For the past 4 or 5 years, the cable network AMC, the new kid on the block for original programming has placed itself head and shoulders above most TV networks with its brilliant selection of original series. They are currently home to two of the most talked about shows on TV: Mad Men and Breaking Bad, plus they have achieved commercial success with their two other series The Walking Dead and The Killing. This simple line up shows that AMC is a force to be reckoned with.
But in recent times, deals over at the network have not been particularly rosy. Mad Men creator Matthew Weiner fought hard to make sure he got a fifth, sixth and seventh seasons of his masterly 60’s set drama exactly on his terms. Then, last week, Frank Darabont left The Walking Dead as show runner with various speculations as to why he departed, ranging from fall outs over budget cuts to him not being able to cope with the workload.

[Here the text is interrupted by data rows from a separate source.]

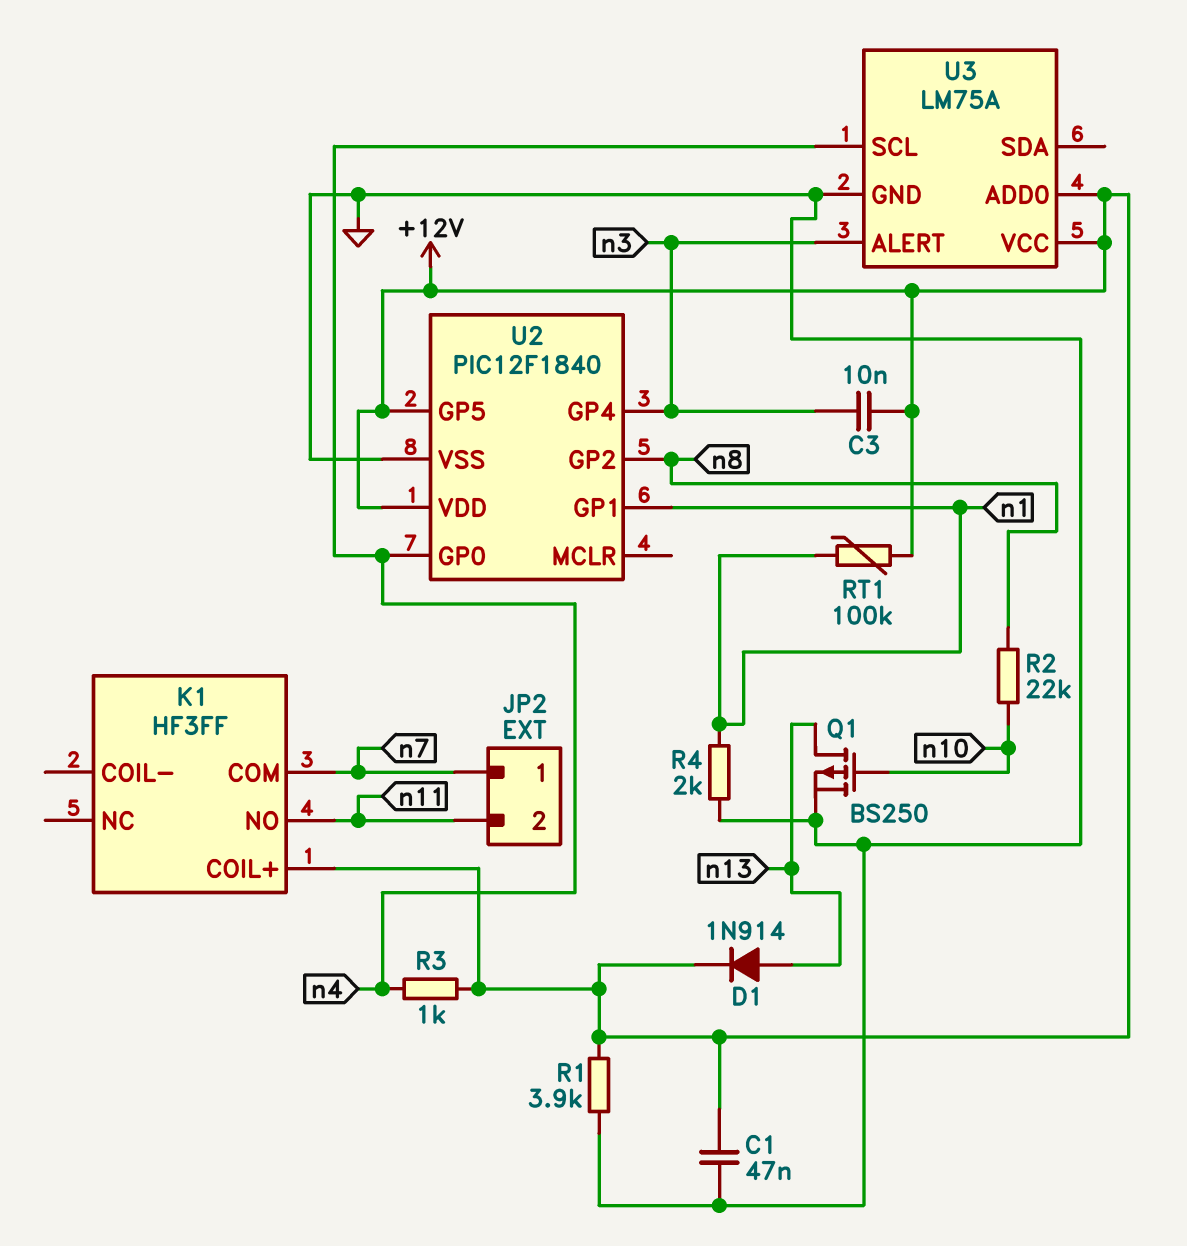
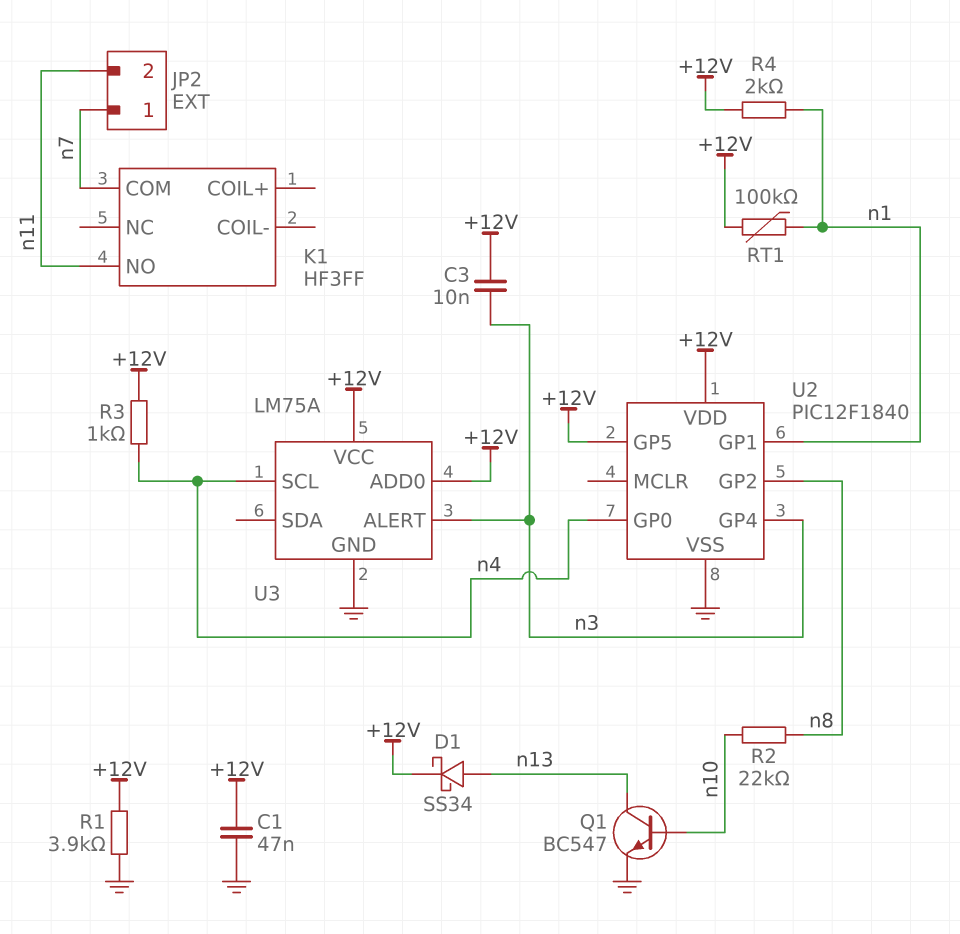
D1: diode 1N914 (A n13, K +12V) -> schottky SS34 (A n13, K +12V)
K1 pin COIL+: +12V -> none
Q1: PMOS BS250 (G n10, D n13, S GND) -> NPN BC547 (B n10, C n13, E GND)
R4: 2k (GND, n1) -> 2k (+12V, n1)

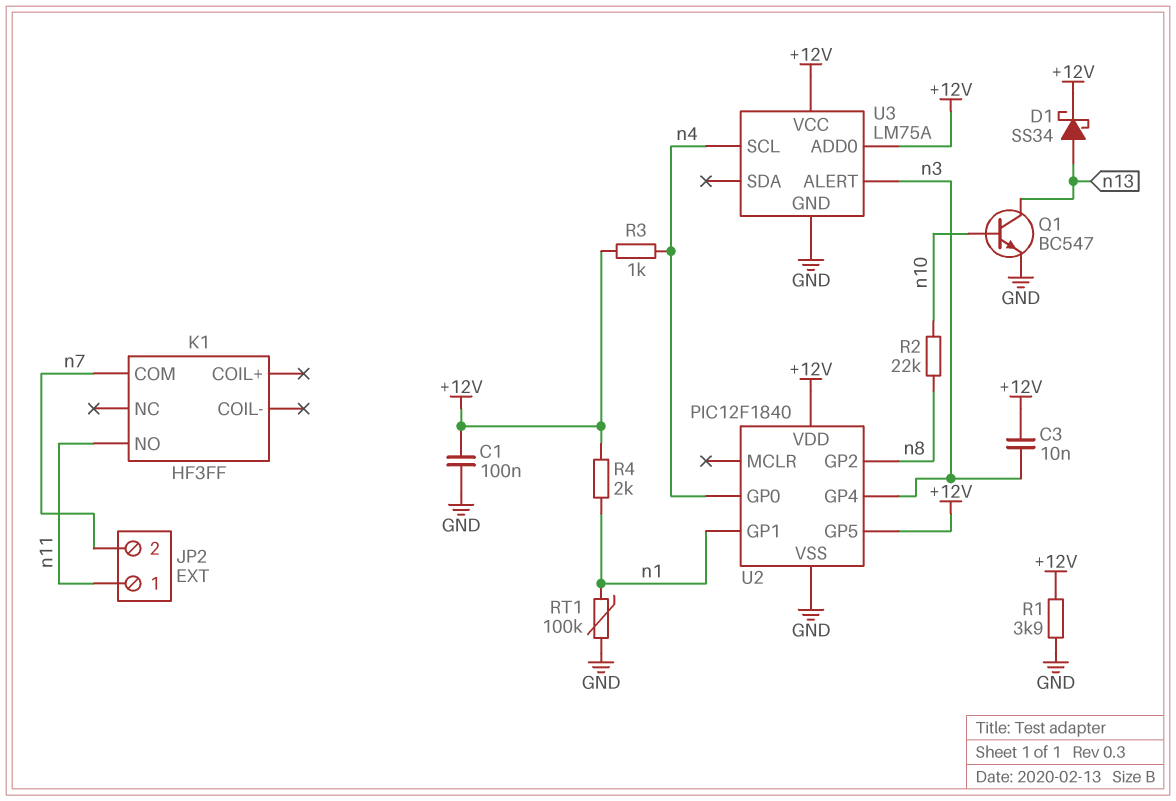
C1: 47nF (+12V, GND) -> 100nF (+12V, GND)
JP2 pin 1: n7 -> n11
JP2 pin 2: n11 -> n7
RT1: 100k (+12V, n1) -> 100k (GND, n1)

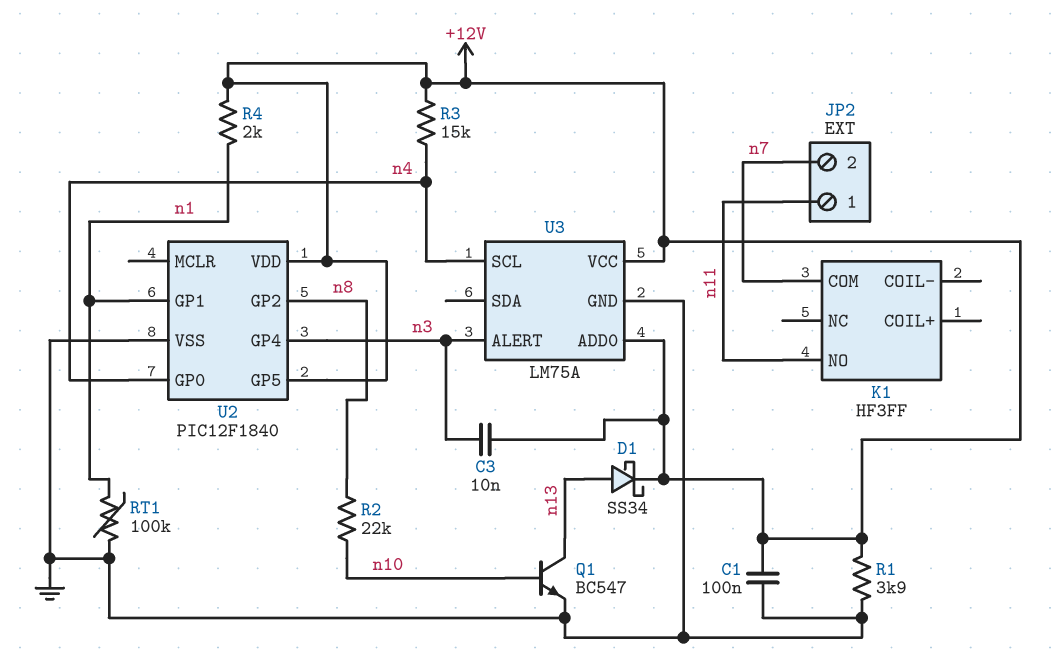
R3: 1k (+12V, n4) -> 15k (+12V, n4)

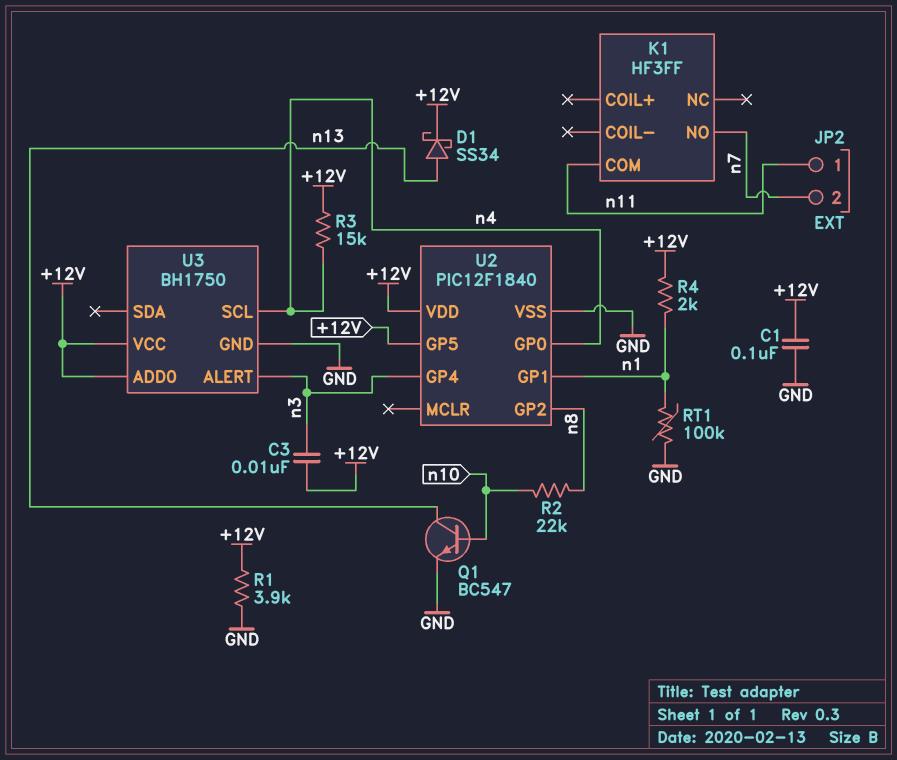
K1 pin COM: n7 -> n11
K1 pin NO: n11 -> n7
U3: LM75A -> BH1750

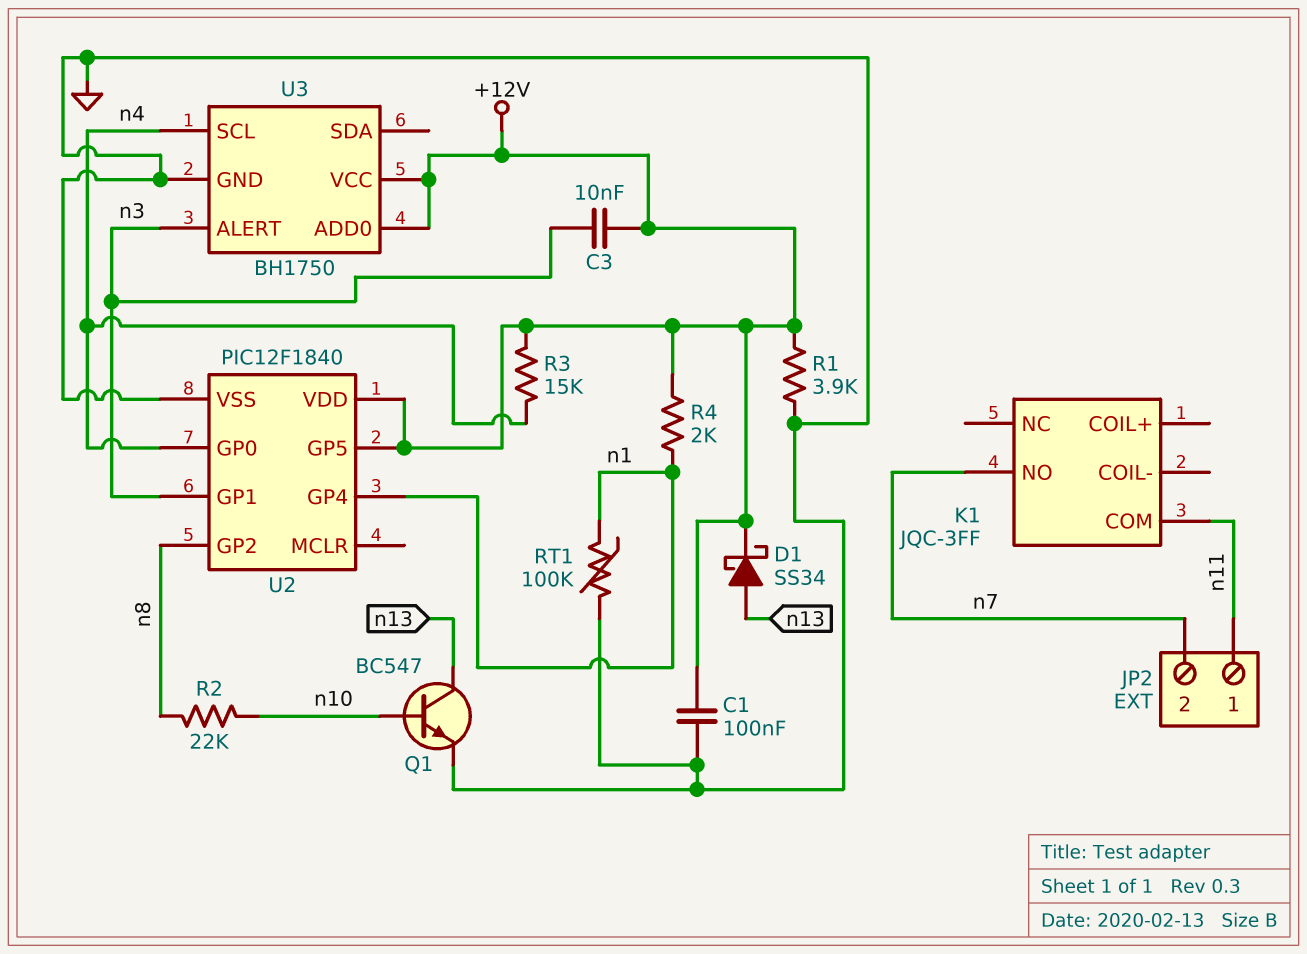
K1: HF3FF -> JQC-3FF
U2 pin GP1: n1 -> n3
U2 pin GP4: n3 -> n1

Now, with negotiations for a fifth season of Breaking Bad underway, things are looking worse than ever. With budgetary cuts being made all round, the executives had reportedly asked the creative team, led by Vince Gilligan, to have the season contain 6 to 8 episodes instead of 13. This was promptly rejected and then in a very curious move, the co-producers on the show (Sony), sent out word to three other networks in case the talks fell through. The first season contained only 7 episodes but that was a result of the Writer’s Strike.
Negotiations always become tense towards the end of a shows run for various reasons, mostly to do with payment and budget. Bryan Cranston and Aaron Paul‘s fees are likely to have sky rocketed after winning Emmy awards, the former winning 3 consecutively. And with budget cuts happening to reportedly accommodate the Mad Men deal, AMC is going to have to wrestle and carefully attribute money in order for everyone to be happy. The Walking Dead has already lost $250,000 per episode this season, Breaking Bad will likely have its budget cut as well if the season run isn’t going to be shortened.
If Breaking Bad does move (and its very unlikely) there will likely be a few more seasons. Gilligan’s plan originally was to have 4 seasons, he has extended to it to 5 and will after that be finished. AMC knows how big the show is for them critically and although they still have the juggernaut of Mad Men, they cannot afford to lose it. Many claim it to be the finest show on television and it is indeed one of them. Breaking Bad is currently airing its 4th season, The Walking Dead will debut in October.